» Aim of the exercise:
Copy every line of text in the records below word for word, leaving out the pictures.

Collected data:
------------------------

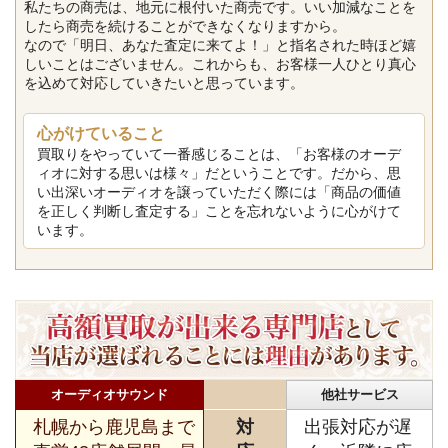
私たちの商売は、地元に根付いた商売です。いい加減なことを
したら商売を続けることができなくなりますから。
なので「明日、あなた査定に来てよ！」と指名された時ほど嬉
しいことはございません。これからも、お客様一人ひとり真心
を込めて対応していきたいと思っています。
心がけていること
買取りをやっていて一番感じることは、「お客様のオーデ
ィオに対する思いは様々」だということです。だから、思
い出深いオーディオを譲っていただく際には「商品の価値
を正しく判断し査定する」ことを忘れないように心がけて
います。
オーディオサウンド
他社サービス
札幌から鹿児島まで
対
出張対応が遅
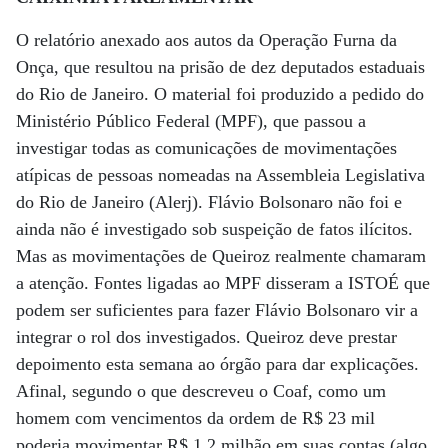
O relatório anexado aos autos da Operação Furna da
Onça, que resultou na prisão de dez deputados estaduais
do Rio de Janeiro. O material foi produzido a pedido do
Ministério Público Federal (MPF), que passou a
investigar todas as comunicações de movimentações
atípicas de pessoas nomeadas na Assembleia Legislativa
do Rio de Janeiro (Alerj). Flávio Bolsonaro não foi e
ainda não é investigado sob suspeição de fatos ilícitos.
Mas as movimentações de Queiroz realmente chamaram
a atenção. Fontes ligadas ao MPF disseram a ISTOÉ que
podem ser suficientes para fazer Flávio Bolsonaro vir a
integrar o rol dos investigados. Queiroz deve prestar
depoimento esta semana ao órgão para dar explicações.
Afinal, segundo o que descreveu o Coaf, como um
homem com vencimentos da ordem de R$ 23 mil
poderia movimentar R$ 1,2 milhão em suas contas (algo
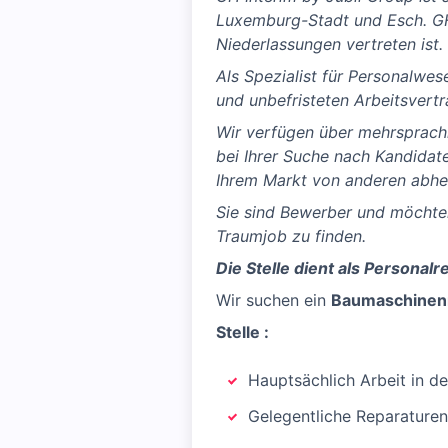
Luxemburg-Stadt und Esch. GHI
Niederlassungen vertreten ist.
Als Spezialist für Personalwese
und unbefristeten Arbeitsvertr
Wir verfügen über mehrsprachi
bei Ihrer Suche nach Kandidate
Ihrem Markt von anderen abh
Sie sind Bewerber und möchten
Traumjob zu finden.
Die Stelle dient als Personal
Wir suchen ein
Baumaschinen
Stelle :
Hauptsächlich Arbeit in d
Gelegentliche Reparaturen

------------------------

» The completed task:
私たちの商売は、地元に根付いた商売です。いい加減なことを
したら商売を続けることができなくなりますから。
なので「明日、あなた査定に来てよ！」と指名された時ほど嬉
しいことはございません。これからも、お客様一人ひとり真心
を込めて対応していきたいと思っています。
心がけていること
買取りをやっていて一番感じることは、「お客様のオーデ
ィオに対する思いは様々」だということです。だから、思
い出深いオーディオを譲っていただく際には「商品の価値
を正しく判断し査定する」ことを忘れないように心がけて
います。
オーディオサウンド
他社サービス
札幌から鹿児島まで
対
出張対応が遅
O relatório anexado aos autos da Operação Furna da
Onça, que resultou na prisão de dez deputados estaduais
do Rio de Janeiro. O material foi produzido a pedido do
Ministério Público Federal (MPF), que passou a
investigar todas as comunicações de movimentações
atípicas de pessoas nomeadas na Assembleia Legislativa
do Rio de Janeiro (Alerj). Flávio Bolsonaro não foi e
ainda não é investigado sob suspeição de fatos ilícitos.
Mas as movimentações de Queiroz realmente chamaram
a atenção. Fontes ligadas ao MPF disseram a ISTOÉ que
podem ser suficientes para fazer Flávio Bolsonaro vir a
integrar o rol dos investigados. Queiroz deve prestar
depoimento esta semana ao órgão para dar explicações.
Afinal, segundo o que descreveu o Coaf, como um
homem com vencimentos da ordem de R$ 23 mil
poderia movimentar R$ 1,2 milhão em suas contas (algo
Luxemburg-Stadt und Esch. GHI
Niederlassungen vertreten ist.
Als Spezialist für Personalwese
und unbefristeten Arbeitsvertr
Wir verfügen über mehrsprachi
bei Ihrer Suche nach Kandidate
Ihrem Markt von anderen abh
Sie sind Bewerber und möchten
Traumjob zu finden.
Die Stelle dient als Personal
Wir suchen ein
Baumaschinen
Stelle :
Hauptsächlich Arbeit in d
Gelegentliche Reparaturen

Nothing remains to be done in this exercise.